* **Assignment**: Please return the listing below word for word, minus its pictures.

* **Recorded data**:

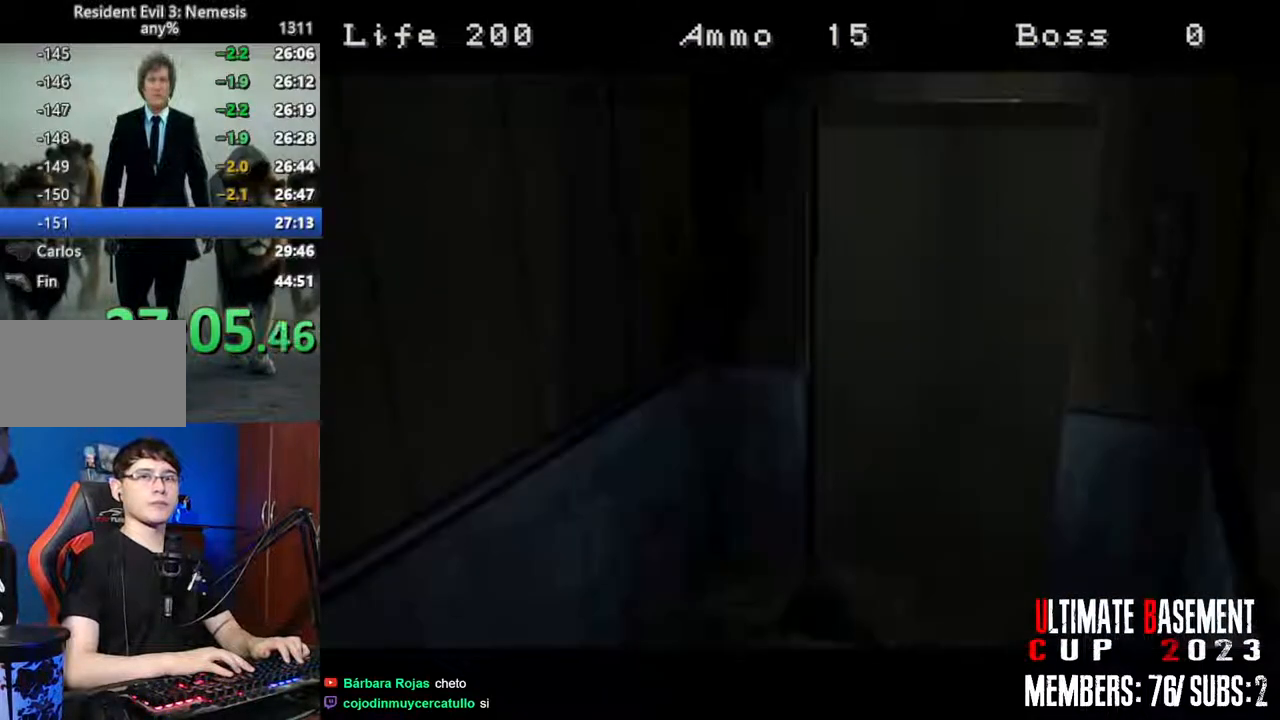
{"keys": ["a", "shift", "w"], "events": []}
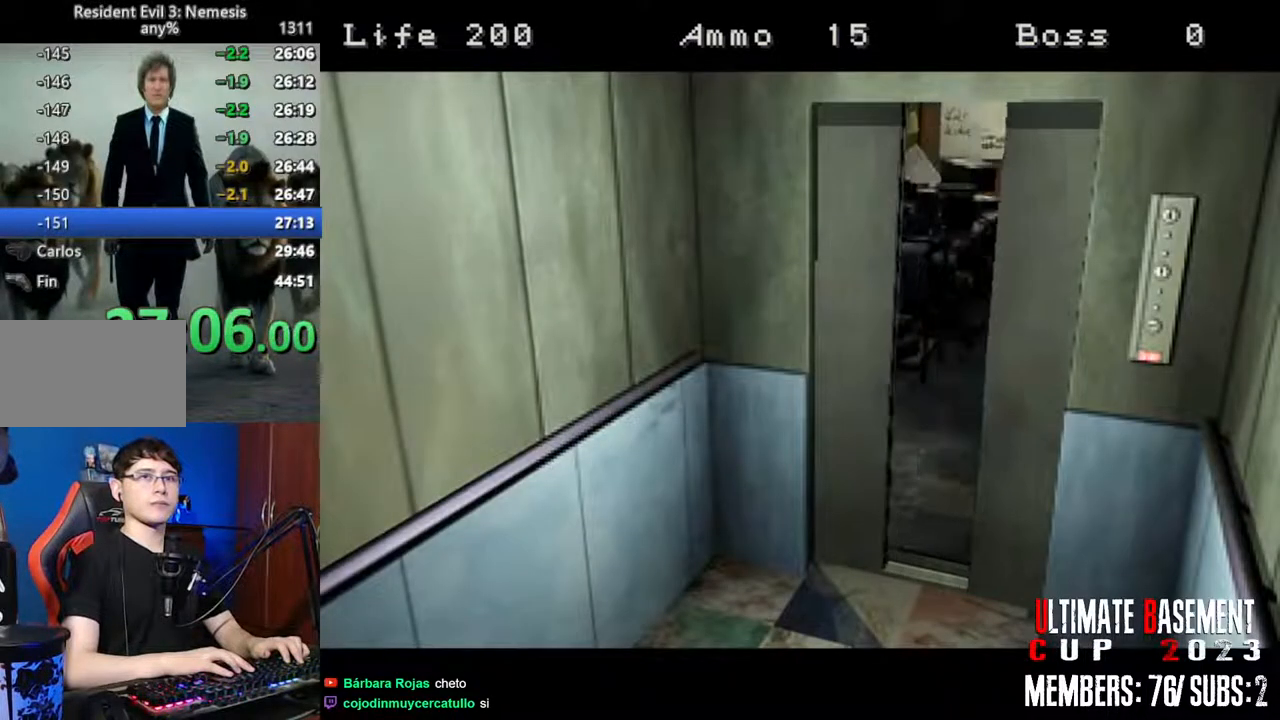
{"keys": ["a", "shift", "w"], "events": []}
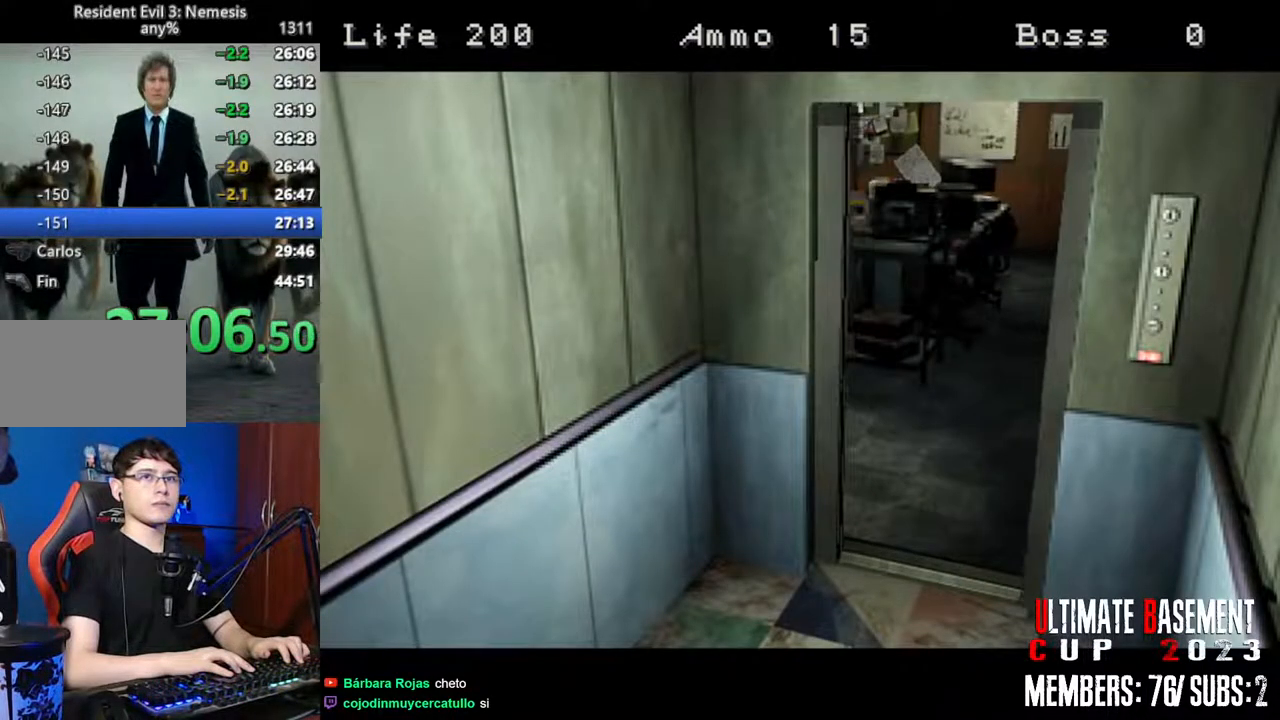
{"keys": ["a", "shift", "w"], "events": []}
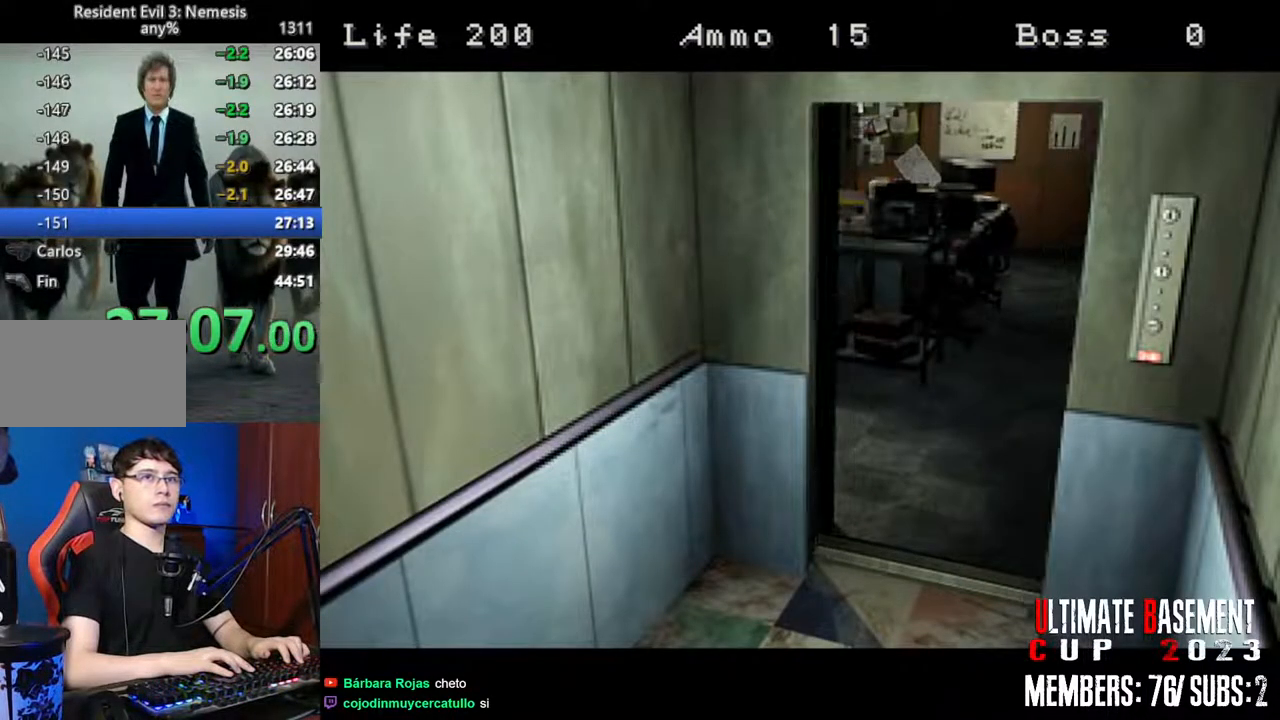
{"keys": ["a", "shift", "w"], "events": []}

* **Problem solution**:
{"keys": ["a", "shift", "w"], "events": []}
{"keys": ["a", "shift", "w"], "events": []}
{"keys": ["a", "shift", "w"], "events": []}
{"keys": ["a", "shift", "w"], "events": []}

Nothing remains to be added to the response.